Former dictator Jean-Claude Duvalier has told Haitians he returned after 25 years in exile to participate in the post-earthquake reconstruction of his homeland and was ready to face "persecution" for alleged crimes during his administration.
In his first public comments since his shock return to Haiti on Sunday, the ousted strongman known as "Baby Doc" spoke in a faint voice and did not take questions, leaving that to three American consultants - including former US congressman and presidential candidate Bob Barr - and one of his Haitian lawyers.
He said the return was timed to coincide with the one-year anniversary of the January 12 2010 earthquake. "When I made the decision to come back to Haiti to commemorate this sad anniversary with you, in our country, I was ready for any kind of persecution," Duvalier said.
"But I believe that the desire to participate by your side in this collaboration for the national reconstruction far outweighs any harassment I could face."
After several restaurants and hotels refused to host his speech, Duvalier spoke sitting at a long wooden table in a rented guest house in the hills above Port-au-Prince. He faced a jostling throng of cameras and reporters - mostly Haitians.
The 59-year-old former leader, who ruled Haiti from 1971 to 1986 through terror and the regime he inherited from his father, returned on Sunday evening to the shattered nation. He soon found himself facing an investigation by a Haitian court for corruption, embezzlement, torture, arbitrary imprisonment, crimes against humanity and other allegations.

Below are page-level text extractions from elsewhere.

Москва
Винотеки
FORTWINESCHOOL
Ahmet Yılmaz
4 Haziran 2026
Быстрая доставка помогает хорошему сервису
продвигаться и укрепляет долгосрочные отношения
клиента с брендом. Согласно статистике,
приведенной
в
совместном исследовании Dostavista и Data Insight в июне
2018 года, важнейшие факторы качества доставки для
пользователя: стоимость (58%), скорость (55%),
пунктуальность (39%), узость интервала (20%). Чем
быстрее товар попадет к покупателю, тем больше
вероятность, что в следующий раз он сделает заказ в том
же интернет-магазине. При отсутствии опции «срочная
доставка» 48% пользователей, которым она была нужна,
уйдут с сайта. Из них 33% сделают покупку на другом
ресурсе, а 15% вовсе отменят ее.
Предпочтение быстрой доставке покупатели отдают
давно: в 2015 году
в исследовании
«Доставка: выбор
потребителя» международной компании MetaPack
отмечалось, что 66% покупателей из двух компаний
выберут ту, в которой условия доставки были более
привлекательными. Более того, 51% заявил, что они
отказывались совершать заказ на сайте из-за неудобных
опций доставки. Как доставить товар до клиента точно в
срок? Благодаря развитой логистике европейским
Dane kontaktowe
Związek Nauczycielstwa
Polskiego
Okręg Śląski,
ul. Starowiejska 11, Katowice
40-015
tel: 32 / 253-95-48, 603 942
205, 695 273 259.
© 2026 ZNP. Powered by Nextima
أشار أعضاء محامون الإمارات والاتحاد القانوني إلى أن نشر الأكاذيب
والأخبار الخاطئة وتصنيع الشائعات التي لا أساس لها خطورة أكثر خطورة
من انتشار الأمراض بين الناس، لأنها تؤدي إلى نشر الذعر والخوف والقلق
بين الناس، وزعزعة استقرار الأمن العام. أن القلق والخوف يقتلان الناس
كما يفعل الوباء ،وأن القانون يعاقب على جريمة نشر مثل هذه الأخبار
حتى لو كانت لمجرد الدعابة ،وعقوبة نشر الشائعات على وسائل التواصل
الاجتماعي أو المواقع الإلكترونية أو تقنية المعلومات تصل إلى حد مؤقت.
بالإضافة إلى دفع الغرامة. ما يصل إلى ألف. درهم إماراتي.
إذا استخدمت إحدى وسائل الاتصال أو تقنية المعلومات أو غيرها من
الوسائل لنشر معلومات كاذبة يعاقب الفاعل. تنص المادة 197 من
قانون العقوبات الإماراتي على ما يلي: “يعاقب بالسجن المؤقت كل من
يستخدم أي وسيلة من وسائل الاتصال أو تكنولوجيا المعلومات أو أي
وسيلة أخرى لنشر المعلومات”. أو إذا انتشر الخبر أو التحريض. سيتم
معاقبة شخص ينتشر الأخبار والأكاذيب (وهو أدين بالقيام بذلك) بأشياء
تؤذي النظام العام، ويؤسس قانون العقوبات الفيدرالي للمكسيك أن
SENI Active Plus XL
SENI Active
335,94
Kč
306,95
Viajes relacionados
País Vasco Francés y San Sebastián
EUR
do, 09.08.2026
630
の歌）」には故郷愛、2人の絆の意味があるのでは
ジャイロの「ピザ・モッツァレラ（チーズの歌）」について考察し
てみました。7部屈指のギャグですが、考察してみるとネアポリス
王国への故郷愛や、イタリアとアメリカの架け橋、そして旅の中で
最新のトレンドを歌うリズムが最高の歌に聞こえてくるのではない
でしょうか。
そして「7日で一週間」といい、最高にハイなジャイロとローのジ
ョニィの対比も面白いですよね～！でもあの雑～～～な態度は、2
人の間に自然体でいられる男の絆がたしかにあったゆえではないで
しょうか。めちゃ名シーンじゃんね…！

His motives for returning have been a source of debate and confusion. Some believe he had a desire to unlock Swiss bank accounts that contain the last remnants of his squandered fortune. Others speculate that he is gravely ill, or that he is a pawn in someone else's game - Haiti's current president, the US or France - to influence Haiti's current electoral crisis.
Duvalier did not address any of those topics, other than to say it was his choice to return. He appeared to be in imperfect health, slurring his speech at times in a near-whisper, apparently unable to move his neck and walking with a shuffle.
As for those tortured, imprisoned, killed and exiled under his rule he offered "my profound sadness toward my countrymen who consider themselves, rightly, to have been victims of my government".